What text does the material below contain? Extract all of it line by line and keep every line unchanged.

*** Opening Records provided ***

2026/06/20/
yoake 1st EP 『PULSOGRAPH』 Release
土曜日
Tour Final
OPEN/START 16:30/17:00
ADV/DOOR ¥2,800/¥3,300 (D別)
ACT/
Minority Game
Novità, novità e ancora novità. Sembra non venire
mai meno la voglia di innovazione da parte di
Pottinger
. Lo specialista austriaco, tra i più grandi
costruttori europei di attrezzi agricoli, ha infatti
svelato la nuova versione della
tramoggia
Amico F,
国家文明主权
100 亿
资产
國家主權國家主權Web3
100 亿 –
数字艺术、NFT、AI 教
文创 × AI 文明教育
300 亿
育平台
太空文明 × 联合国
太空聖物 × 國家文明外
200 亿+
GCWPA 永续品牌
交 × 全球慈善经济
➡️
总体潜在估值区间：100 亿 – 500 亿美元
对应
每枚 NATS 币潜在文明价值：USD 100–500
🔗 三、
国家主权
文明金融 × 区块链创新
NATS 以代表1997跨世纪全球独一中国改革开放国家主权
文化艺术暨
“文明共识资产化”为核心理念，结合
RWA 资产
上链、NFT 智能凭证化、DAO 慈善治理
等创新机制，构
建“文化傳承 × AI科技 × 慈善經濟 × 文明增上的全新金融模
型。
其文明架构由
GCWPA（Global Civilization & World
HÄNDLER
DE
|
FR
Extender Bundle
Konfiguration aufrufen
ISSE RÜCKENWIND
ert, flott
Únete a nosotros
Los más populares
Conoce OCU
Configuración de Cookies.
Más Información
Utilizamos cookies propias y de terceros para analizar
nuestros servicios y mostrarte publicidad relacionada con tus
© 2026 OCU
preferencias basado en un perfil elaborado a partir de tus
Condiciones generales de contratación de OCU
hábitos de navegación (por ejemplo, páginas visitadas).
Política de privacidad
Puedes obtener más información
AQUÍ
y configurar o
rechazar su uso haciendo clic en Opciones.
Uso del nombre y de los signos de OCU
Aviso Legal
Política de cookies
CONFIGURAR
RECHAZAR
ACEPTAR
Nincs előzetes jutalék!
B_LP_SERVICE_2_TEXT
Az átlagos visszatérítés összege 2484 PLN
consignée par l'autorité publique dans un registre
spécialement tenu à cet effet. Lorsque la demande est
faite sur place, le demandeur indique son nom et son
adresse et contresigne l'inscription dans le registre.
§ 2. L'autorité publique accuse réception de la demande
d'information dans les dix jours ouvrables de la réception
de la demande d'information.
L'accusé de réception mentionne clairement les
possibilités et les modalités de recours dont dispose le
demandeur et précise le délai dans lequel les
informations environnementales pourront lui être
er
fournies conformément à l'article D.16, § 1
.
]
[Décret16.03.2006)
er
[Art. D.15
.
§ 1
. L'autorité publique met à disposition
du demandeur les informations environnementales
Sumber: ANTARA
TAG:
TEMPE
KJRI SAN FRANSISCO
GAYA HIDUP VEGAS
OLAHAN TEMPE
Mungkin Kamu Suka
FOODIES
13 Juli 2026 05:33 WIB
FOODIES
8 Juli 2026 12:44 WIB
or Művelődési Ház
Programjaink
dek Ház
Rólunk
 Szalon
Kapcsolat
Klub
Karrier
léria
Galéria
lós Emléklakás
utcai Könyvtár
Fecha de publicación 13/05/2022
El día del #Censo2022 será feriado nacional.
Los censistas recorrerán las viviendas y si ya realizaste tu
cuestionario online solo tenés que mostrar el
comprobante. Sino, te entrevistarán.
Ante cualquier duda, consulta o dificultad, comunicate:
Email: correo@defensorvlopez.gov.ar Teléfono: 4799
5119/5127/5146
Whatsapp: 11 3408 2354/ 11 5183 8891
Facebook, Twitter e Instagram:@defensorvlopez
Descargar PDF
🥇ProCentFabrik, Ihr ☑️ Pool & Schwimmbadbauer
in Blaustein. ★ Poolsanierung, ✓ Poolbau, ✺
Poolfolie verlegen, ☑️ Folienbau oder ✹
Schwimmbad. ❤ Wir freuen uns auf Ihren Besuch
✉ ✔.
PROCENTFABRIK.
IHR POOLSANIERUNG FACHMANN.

*** Closing Records provided ***

- Solution to this exercise -
2026/06/20/
yoake 1st EP 『PULSOGRAPH』 Release
土曜日
Tour Final
OPEN/START 16:30/17:00
ADV/DOOR ¥2,800/¥3,300 (D別)
ACT/
Minority Game
Novità, novità e ancora novità. Sembra non venire
mai meno la voglia di innovazione da parte di
Pottinger
. Lo specialista austriaco, tra i più grandi
costruttori europei di attrezzi agricoli, ha infatti
svelato la nuova versione della
tramoggia
Amico F,
国家文明主权
100 亿
资产
國家主權國家主權Web3
100 亿 –
数字艺术、NFT、AI 教
文创 × AI 文明教育
300 亿
育平台
太空文明 × 联合国
太空聖物 × 國家文明外
200 亿+
GCWPA 永续品牌
交 × 全球慈善经济
➡️
总体潜在估值区间：100 亿 – 500 亿美元
对应
每枚 NATS 币潜在文明价值：USD 100–500
🔗 三、
国家主权
文明金融 × 区块链创新
NATS 以代表1997跨世纪全球独一中国改革开放国家主权
文化艺术暨
“文明共识资产化”为核心理念，结合
RWA 资产
上链、NFT 智能凭证化、DAO 慈善治理
等创新机制，构
建“文化傳承 × AI科技 × 慈善經濟 × 文明增上的全新金融模
型。
其文明架构由
GCWPA（Global Civilization & World
HÄNDLER
DE
|
FR
Extender Bundle
Konfiguration aufrufen
ISSE RÜCKENWIND
ert, flott
Únete a nosotros
Los más populares
Conoce OCU
Configuración de Cookies.
Más Información
Utilizamos cookies propias y de terceros para analizar
nuestros servicios y mostrarte publicidad relacionada con tus
© 2026 OCU
preferencias basado en un perfil elaborado a partir de tus
Condiciones generales de contratación de OCU
hábitos de navegación (por ejemplo, páginas visitadas).
Política de privacidad
Puedes obtener más información
AQUÍ
y configurar o
rechazar su uso haciendo clic en Opciones.
Uso del nombre y de los signos de OCU
Aviso Legal
Política de cookies
CONFIGURAR
RECHAZAR
ACEPTAR
Nincs előzetes jutalék!
B_LP_SERVICE_2_TEXT
Az átlagos visszatérítés összege 2484 PLN
consignée par l'autorité publique dans un registre
spécialement tenu à cet effet. Lorsque la demande est
faite sur place, le demandeur indique son nom et son
adresse et contresigne l'inscription dans le registre.
§ 2. L'autorité publique accuse réception de la demande
d'information dans les dix jours ouvrables de la réception
de la demande d'information.
L'accusé de réception mentionne clairement les
possibilités et les modalités de recours dont dispose le
demandeur et précise le délai dans lequel les
informations environnementales pourront lui être
er
fournies conformément à l'article D.16, § 1
.
]
[Décret16.03.2006)
er
[Art. D.15
.
§ 1
. L'autorité publique met à disposition
du demandeur les informations environnementales
Sumber: ANTARA
TAG:
TEMPE
KJRI SAN FRANSISCO
GAYA HIDUP VEGAS
OLAHAN TEMPE
Mungkin Kamu Suka
FOODIES
13 Juli 2026 05:33 WIB
FOODIES
8 Juli 2026 12:44 WIB
or Művelődési Ház
Programjaink
dek Ház
Rólunk
 Szalon
Kapcsolat
Klub
Karrier
léria
Galéria
lós Emléklakás
utcai Könyvtár
Fecha de publicación 13/05/2022
El día del #Censo2022 será feriado nacional.
Los censistas recorrerán las viviendas y si ya realizaste tu
cuestionario online solo tenés que mostrar el
comprobante. Sino, te entrevistarán.
Ante cualquier duda, consulta o dificultad, comunicate:
Email: correo@defensorvlopez.gov.ar Teléfono: 4799
5119/5127/5146
Whatsapp: 11 3408 2354/ 11 5183 8891
Facebook, Twitter e Instagram:@defensorvlopez
Descargar PDF
🥇ProCentFabrik, Ihr ☑️ Pool & Schwimmbadbauer
in Blaustein. ★ Poolsanierung, ✓ Poolbau, ✺
Poolfolie verlegen, ☑️ Folienbau oder ✹
Schwimmbad. ❤ Wir freuen uns auf Ihren Besuch
✉ ✔.
PROCENTFABRIK.
IHR POOLSANIERUNG FACHMANN.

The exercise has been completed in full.